The Petroleum Ministry has opposed the disinvestment of government stake in Indian Oil Corporation (IOC) in current market conditions, saying the country’s crown jewels cannot be sold at low prices.

IOC shares, which traded at Rs. 206 on the BSE in the afternoon, are 45 per cent below their 52-week peak of Rs. 375 reached on January 18.

“I feel it is not the right time (for disinvestment) but Finance Ministry and Department of Disinvestment are keen to go ahead,” Oil Secretary Vivek Rae told reporters in New Delhi.

The Department of Disinvestment (DoD), which is looking at mopping up Rs. 40,000 crore from the sale of shares in public sector units this fiscal, has raised about Rs. 1,325 crore so far. It plans to start a three-nation roadshow from October 6 to attract foreign investors for the IOC stake sale.

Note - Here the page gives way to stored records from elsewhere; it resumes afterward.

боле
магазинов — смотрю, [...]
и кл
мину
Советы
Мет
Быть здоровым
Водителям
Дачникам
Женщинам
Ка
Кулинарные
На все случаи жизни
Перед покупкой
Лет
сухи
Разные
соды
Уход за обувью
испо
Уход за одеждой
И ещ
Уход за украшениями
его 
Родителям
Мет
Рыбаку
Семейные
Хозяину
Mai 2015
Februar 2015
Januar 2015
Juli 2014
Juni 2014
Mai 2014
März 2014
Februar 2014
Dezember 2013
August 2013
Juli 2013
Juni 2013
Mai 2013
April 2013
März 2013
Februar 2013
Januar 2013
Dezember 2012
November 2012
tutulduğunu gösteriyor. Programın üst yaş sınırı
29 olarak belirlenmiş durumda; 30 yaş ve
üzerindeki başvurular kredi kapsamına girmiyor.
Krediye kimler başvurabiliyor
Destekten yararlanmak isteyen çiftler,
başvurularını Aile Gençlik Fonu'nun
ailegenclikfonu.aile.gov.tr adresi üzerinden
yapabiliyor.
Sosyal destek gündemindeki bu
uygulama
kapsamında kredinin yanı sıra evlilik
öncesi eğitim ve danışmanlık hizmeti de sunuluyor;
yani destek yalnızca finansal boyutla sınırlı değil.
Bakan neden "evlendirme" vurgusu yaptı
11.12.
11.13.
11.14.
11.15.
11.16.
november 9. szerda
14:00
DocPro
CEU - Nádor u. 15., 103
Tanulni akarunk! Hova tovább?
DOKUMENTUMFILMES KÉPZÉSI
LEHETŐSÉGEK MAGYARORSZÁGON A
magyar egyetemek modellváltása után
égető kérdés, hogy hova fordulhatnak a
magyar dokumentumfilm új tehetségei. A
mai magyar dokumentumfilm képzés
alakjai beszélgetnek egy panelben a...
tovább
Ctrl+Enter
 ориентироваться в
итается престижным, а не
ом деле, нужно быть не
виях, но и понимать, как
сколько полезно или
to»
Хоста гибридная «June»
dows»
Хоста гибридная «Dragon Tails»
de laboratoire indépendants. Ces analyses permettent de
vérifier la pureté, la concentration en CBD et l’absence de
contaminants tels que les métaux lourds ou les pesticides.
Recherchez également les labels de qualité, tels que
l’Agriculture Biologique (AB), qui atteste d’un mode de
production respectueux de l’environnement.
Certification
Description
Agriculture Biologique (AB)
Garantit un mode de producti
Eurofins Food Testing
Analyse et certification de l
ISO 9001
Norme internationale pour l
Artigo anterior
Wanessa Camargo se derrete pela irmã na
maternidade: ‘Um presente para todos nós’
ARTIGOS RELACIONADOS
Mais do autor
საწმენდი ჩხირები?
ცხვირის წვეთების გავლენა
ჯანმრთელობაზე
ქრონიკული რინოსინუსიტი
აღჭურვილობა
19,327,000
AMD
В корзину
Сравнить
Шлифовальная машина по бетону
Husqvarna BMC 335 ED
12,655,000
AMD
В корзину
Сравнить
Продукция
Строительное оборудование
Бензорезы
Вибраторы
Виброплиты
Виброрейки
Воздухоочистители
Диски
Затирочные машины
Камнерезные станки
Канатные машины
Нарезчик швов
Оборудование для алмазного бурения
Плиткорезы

The sale of 19.16 crore IOC shares at the current price would fetch the government about Rs. 4,000 crore. The government held a 78.92 per cent stake in the country’s largest oil refiner as of June 30.

Mr. Rae said his ministry favours calling off the roadshows because “if the timing is not right for disinvestment, what is the point of having roadshows?”

“They have their own target for disinvestment. We cannot at the same time sell an IOC share at Rs. 200,” he said. “You have to balance out the need for mobilising Rs. 40,000 crore from disinvestment along with the fact that you cannot sell your crown jewels at low prices.”

Citibank, HSBC and UBS Securities are among the five merchant bankers selected to manage the IOC share sale.

Mr. Rae said the issue will be decided by Finance Minister P. Chidambaram and Oil Minister M. Veerappa Moily.

He said that the IOC Chairman R.S. Butola too had cautioned the timing was not right due to the “prevailing uncertain environment”.

A share sale under present conditions could fetch a low price and would further dent IOC’s efforts to raise loans for crude oil imports.

“Current share price of IOC, already undervalued, may not fetch the fair value in the prevailing uncertain environment and investors in all probability are likely to factor in huge discount in their assessment of share price,” Mr. Butola wrote to the Oil Ministry last week.

IOC, he wrote, was of the “strong view that the current timing of the disinvestment is not in the interest of all stakeholders.”

Mr. Butola said investors are concerned about uncertainties such as lack of a transparent subsidy-sharing mechanism, fluctuation in profitability and liquidity constraints.